Linear and nonlinear optical properties of KNbO3 ridge waveguides

Ridged channel waveguides in KNbO3 were produced using He+ ion implantation, photolithographic masking, and subsequent Ar+ ion sputtering. We investigated the linear and nonlinear optical characteristics of the waveguides. The effective mode indices are derived from the refractive index profiles using the effective index method. The losses are investigated as a function of wavelength and of the geometrical parameters channel width and ridge height. A minimum loss of 2 dB cm(-1) is measured at a wavelength of 0.633 mu m. We investigated the power handling capabilities at visible and near-infrared wavelengths. Second-harmonic generation in these waveguides is studied both theoretically and experimentally with regard to its dependence on the guide fabrication parameters. Phase-matching configurations for blue light second-harmonic generation are evaluated on the basis of the dispersion of the effective mode indices. Overlap integrals are calculated on the basis of the field distributions derived from the refractive index profiles.
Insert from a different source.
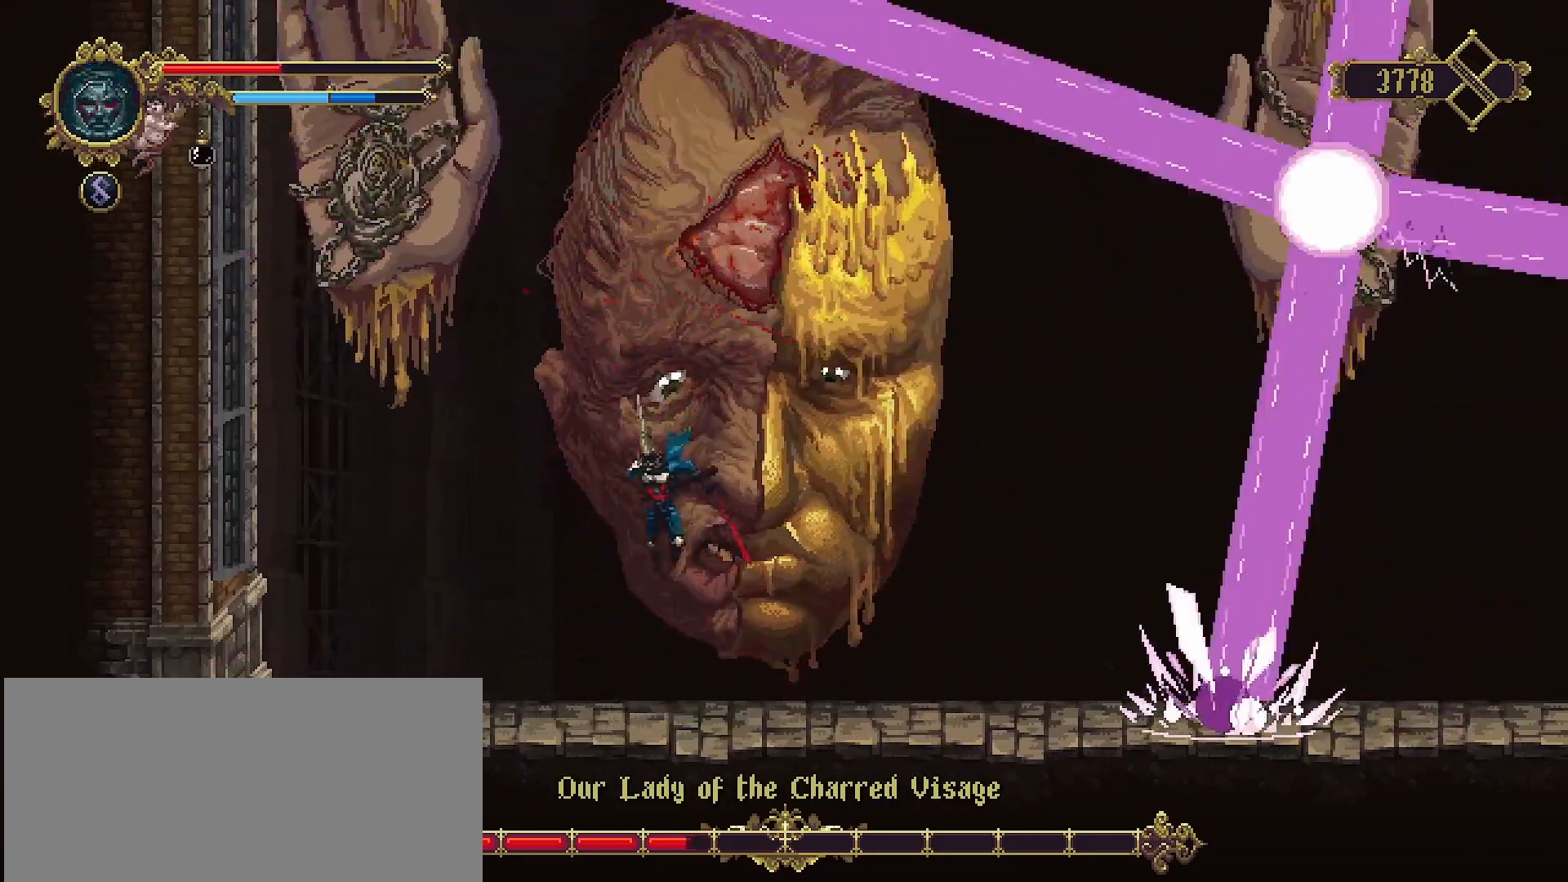
{"buttons": ["CROSS"], "left_stick": "up", "right_stick": "center", "events": [[200, "left_stick", "up-right"], [367, "CROSS", "down"], [433, "left_stick", "up"]]}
The minimum effective guide cross section is 25 mu m(2). A continuous-wave second-harmonic output power of 14 mW at 438 nm was obtained with an in-coupled fundamental power of 340 mW in a 0.73 cm long waveguide, yielding a normalized internal conversion efficiency of 25% W-1 cm(-2) (13% W-1). This corresponds to an improvement by a factor of 3 compared to the best results reported for KNbO3 waveguides up to now. (C) 1998 American Institute of Physics.